■ ACTIVITY ■
In the lines from the one with "(o *VirtualizationNetworkInterfaceAllOf) SetConnectAtPowerOn(v" to the one with "### HasMacAddress", switch every "field" to "property" and change nothing else. Return only those lines.

::: SUPPLIED MATERIAL :::

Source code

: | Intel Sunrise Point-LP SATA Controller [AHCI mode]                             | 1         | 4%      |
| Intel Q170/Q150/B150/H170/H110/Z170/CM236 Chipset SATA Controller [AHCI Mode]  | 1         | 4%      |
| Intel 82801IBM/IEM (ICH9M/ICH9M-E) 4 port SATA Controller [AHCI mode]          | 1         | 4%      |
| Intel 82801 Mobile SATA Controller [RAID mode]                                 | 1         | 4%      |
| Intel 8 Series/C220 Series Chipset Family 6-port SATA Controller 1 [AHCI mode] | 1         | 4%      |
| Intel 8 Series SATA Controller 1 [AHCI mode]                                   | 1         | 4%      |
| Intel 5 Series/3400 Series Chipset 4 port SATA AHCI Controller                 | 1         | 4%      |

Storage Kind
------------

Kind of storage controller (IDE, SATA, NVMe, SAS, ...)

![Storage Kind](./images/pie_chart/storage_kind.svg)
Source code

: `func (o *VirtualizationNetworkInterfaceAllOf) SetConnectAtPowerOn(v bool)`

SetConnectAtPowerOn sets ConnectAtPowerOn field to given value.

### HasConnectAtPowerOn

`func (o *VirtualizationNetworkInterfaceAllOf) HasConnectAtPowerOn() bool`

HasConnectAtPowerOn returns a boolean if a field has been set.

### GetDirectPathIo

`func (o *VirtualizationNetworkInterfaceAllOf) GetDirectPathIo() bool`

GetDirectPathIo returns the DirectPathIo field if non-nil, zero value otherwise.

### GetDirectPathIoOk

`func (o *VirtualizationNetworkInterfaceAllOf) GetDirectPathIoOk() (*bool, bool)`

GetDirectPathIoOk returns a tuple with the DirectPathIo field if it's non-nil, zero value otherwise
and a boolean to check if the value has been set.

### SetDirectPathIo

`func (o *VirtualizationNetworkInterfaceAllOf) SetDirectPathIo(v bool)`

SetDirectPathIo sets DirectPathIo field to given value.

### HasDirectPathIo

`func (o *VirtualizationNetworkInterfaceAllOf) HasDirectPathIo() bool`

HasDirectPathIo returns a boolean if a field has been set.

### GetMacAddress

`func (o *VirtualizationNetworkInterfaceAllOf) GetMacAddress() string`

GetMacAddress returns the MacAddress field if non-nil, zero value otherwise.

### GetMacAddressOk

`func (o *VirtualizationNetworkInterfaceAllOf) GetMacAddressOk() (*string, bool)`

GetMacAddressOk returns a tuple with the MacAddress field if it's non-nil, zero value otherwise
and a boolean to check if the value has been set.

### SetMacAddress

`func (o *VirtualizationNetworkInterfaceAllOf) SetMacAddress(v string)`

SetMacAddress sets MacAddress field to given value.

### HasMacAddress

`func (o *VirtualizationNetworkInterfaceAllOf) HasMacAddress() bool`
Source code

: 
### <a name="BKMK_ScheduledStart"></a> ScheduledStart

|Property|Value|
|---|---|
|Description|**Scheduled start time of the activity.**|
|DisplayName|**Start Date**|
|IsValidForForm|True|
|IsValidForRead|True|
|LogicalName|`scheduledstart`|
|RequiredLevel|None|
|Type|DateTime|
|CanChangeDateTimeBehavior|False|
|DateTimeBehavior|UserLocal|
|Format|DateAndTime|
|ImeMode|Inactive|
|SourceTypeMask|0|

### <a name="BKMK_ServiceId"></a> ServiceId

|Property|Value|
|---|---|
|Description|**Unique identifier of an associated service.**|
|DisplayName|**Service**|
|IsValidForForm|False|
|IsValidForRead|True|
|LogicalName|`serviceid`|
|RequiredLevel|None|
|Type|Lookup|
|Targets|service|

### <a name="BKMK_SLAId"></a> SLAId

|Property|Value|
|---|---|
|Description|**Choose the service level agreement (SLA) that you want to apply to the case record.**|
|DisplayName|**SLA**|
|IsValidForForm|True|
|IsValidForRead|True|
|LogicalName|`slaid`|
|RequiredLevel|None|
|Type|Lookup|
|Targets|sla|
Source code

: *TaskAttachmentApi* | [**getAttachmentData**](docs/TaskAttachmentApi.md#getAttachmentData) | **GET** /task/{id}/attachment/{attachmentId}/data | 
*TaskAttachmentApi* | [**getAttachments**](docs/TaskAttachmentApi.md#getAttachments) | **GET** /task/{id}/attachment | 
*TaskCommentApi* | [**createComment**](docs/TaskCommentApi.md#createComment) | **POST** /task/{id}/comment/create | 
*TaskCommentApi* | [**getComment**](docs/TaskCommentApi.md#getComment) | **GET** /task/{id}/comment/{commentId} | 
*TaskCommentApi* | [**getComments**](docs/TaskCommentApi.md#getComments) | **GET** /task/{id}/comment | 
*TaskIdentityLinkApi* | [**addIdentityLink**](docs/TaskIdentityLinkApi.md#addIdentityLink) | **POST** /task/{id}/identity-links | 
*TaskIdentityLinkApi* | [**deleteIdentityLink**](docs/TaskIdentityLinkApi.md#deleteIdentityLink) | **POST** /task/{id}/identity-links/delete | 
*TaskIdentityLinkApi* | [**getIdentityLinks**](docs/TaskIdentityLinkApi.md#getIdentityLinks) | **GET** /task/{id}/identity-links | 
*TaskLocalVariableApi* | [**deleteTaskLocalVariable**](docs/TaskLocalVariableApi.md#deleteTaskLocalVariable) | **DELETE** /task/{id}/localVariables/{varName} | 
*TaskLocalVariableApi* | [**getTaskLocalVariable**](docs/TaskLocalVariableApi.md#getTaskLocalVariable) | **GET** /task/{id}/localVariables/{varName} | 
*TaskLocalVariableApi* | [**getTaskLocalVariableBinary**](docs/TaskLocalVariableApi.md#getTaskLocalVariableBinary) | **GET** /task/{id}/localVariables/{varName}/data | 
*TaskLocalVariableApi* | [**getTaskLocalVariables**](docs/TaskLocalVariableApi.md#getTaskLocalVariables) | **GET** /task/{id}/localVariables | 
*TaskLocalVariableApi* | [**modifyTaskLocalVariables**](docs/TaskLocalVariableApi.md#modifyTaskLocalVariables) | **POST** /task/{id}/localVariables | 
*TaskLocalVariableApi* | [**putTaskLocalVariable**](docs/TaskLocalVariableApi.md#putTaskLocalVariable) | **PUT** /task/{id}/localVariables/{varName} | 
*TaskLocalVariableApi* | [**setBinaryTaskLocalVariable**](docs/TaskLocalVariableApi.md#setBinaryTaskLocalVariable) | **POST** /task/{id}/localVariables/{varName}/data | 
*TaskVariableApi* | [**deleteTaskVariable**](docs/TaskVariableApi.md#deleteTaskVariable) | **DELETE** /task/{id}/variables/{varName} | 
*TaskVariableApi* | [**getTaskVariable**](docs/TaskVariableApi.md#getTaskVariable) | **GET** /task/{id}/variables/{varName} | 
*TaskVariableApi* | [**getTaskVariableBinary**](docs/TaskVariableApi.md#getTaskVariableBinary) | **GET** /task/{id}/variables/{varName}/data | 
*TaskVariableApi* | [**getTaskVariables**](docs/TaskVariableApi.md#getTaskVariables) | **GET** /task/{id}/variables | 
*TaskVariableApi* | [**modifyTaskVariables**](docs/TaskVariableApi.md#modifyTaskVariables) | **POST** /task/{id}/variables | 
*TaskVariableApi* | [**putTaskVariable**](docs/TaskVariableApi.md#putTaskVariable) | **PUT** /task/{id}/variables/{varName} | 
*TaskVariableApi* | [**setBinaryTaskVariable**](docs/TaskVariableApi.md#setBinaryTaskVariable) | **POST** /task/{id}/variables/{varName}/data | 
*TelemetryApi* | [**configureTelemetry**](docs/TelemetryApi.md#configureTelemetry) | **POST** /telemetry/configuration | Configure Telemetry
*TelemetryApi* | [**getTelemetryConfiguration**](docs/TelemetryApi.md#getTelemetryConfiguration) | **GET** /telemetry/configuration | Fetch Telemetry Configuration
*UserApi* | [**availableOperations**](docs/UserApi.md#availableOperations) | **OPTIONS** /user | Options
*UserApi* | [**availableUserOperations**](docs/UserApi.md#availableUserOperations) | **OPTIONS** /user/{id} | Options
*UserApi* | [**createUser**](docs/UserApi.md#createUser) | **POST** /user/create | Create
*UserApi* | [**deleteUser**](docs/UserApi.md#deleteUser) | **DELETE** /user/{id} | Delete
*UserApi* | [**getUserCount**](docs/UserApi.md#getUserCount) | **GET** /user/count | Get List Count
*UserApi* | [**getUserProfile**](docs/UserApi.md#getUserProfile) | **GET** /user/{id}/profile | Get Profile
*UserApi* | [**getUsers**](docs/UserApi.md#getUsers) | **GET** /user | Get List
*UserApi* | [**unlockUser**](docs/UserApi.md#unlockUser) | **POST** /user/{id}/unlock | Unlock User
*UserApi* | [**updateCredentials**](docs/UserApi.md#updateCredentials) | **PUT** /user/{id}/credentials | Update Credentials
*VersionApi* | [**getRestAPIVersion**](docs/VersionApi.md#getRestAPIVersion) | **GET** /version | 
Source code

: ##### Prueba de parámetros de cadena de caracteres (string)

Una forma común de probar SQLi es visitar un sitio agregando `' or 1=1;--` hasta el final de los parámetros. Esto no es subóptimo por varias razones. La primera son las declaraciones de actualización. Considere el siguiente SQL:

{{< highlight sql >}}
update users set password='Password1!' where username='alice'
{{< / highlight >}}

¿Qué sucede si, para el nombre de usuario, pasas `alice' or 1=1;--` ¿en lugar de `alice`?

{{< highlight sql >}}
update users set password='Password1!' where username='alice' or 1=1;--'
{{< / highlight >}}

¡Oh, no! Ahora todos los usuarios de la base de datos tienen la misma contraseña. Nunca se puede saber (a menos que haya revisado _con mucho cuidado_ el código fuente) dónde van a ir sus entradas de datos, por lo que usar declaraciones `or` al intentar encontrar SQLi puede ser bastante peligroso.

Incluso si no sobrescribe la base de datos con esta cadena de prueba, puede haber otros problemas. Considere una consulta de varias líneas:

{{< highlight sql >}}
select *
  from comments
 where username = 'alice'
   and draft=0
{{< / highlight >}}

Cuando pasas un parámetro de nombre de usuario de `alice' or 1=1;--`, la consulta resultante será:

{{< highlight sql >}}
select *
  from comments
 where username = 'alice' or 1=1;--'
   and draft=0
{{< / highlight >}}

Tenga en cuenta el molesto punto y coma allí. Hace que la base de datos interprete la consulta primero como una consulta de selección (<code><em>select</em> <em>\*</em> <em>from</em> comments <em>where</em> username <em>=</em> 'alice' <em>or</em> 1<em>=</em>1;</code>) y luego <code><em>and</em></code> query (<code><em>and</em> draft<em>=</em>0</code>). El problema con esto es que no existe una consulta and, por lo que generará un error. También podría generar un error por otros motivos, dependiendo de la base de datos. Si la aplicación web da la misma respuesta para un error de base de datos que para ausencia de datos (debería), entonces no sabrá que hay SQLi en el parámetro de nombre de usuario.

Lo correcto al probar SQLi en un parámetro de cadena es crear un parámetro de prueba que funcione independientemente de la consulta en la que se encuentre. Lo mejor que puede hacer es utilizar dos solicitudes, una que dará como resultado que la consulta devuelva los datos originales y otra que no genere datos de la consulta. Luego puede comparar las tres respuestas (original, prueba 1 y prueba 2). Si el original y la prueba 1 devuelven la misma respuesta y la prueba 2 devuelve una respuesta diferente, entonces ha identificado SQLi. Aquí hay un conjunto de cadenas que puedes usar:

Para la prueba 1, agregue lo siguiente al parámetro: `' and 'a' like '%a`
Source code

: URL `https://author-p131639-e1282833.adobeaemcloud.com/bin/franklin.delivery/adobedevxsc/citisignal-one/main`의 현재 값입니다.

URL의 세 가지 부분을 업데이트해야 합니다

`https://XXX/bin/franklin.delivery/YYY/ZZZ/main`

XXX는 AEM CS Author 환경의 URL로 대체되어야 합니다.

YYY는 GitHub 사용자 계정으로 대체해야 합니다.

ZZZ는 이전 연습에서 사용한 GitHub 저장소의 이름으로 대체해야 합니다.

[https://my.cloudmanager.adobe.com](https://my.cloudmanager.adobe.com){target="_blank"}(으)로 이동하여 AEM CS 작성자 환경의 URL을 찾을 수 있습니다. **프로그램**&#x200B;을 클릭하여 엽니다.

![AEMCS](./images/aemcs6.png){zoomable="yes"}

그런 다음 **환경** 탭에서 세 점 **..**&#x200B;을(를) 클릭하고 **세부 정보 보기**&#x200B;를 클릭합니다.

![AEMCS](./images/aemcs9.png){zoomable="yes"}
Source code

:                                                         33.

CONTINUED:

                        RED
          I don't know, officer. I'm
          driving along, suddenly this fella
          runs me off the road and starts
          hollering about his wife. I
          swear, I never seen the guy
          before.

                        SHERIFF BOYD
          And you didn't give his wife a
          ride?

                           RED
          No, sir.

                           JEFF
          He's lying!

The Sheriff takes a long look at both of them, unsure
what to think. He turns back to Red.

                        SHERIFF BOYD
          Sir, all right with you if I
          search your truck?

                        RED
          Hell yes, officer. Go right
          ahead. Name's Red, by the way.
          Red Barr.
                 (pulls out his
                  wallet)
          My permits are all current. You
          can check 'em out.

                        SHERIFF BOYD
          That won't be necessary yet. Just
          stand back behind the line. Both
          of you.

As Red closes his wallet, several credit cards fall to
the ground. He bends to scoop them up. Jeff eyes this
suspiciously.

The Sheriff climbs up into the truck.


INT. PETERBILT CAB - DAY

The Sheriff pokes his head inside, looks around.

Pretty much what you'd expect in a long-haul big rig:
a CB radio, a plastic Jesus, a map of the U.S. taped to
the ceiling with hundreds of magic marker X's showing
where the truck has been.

:::

■ EXERCISE OUTPUT ■
: `func (o *VirtualizationNetworkInterfaceAllOf) SetConnectAtPowerOn(v bool)`

SetConnectAtPowerOn sets ConnectAtPowerOn property to given value.

### HasConnectAtPowerOn

`func (o *VirtualizationNetworkInterfaceAllOf) HasConnectAtPowerOn() bool`

HasConnectAtPowerOn returns a boolean if a property has been set.

### GetDirectPathIo

`func (o *VirtualizationNetworkInterfaceAllOf) GetDirectPathIo() bool`

GetDirectPathIo returns the DirectPathIo property if non-nil, zero value otherwise.

### GetDirectPathIoOk

`func (o *VirtualizationNetworkInterfaceAllOf) GetDirectPathIoOk() (*bool, bool)`

GetDirectPathIoOk returns a tuple with the DirectPathIo property if it's non-nil, zero value otherwise
and a boolean to check if the value has been set.

### SetDirectPathIo

`func (o *VirtualizationNetworkInterfaceAllOf) SetDirectPathIo(v bool)`

SetDirectPathIo sets DirectPathIo property to given value.

### HasDirectPathIo

`func (o *VirtualizationNetworkInterfaceAllOf) HasDirectPathIo() bool`

HasDirectPathIo returns a boolean if a property has been set.

### GetMacAddress

`func (o *VirtualizationNetworkInterfaceAllOf) GetMacAddress() string`

GetMacAddress returns the MacAddress property if non-nil, zero value otherwise.

### GetMacAddressOk

`func (o *VirtualizationNetworkInterfaceAllOf) GetMacAddressOk() (*string, bool)`

GetMacAddressOk returns a tuple with the MacAddress property if it's non-nil, zero value otherwise
and a boolean to check if the value has been set.

### SetMacAddress

`func (o *VirtualizationNetworkInterfaceAllOf) SetMacAddress(v string)`

SetMacAddress sets MacAddress property to given value.

### HasMacAddress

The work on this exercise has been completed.